EXERCISE BRIEF
Word for word, copy out the data below, omitting pictures.

ENTRIES PROVIDED
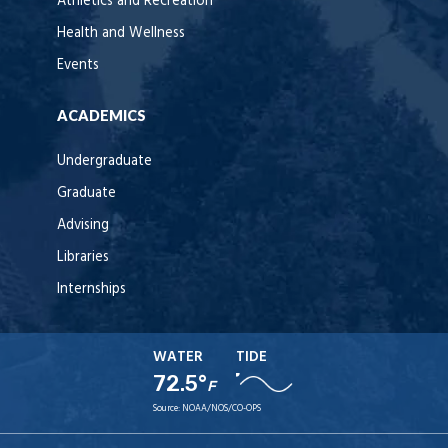
Athletics and Recreation
Health and Wellness
Events
ACADEMICS
Undergraduate
Graduate
Advising
Libraries
Internships
WATER
TIDE
72.5°
F
Source:
NOAA/NOS/CO-OPS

EXERCISE ANSWER
Athletics and Recreation
Health and Wellness
Events
ACADEMICS
Undergraduate
Graduate
Advising
Libraries
Internships
WATER
TIDE
72.5°
F
Source:
NOAA/NOS/CO-OPS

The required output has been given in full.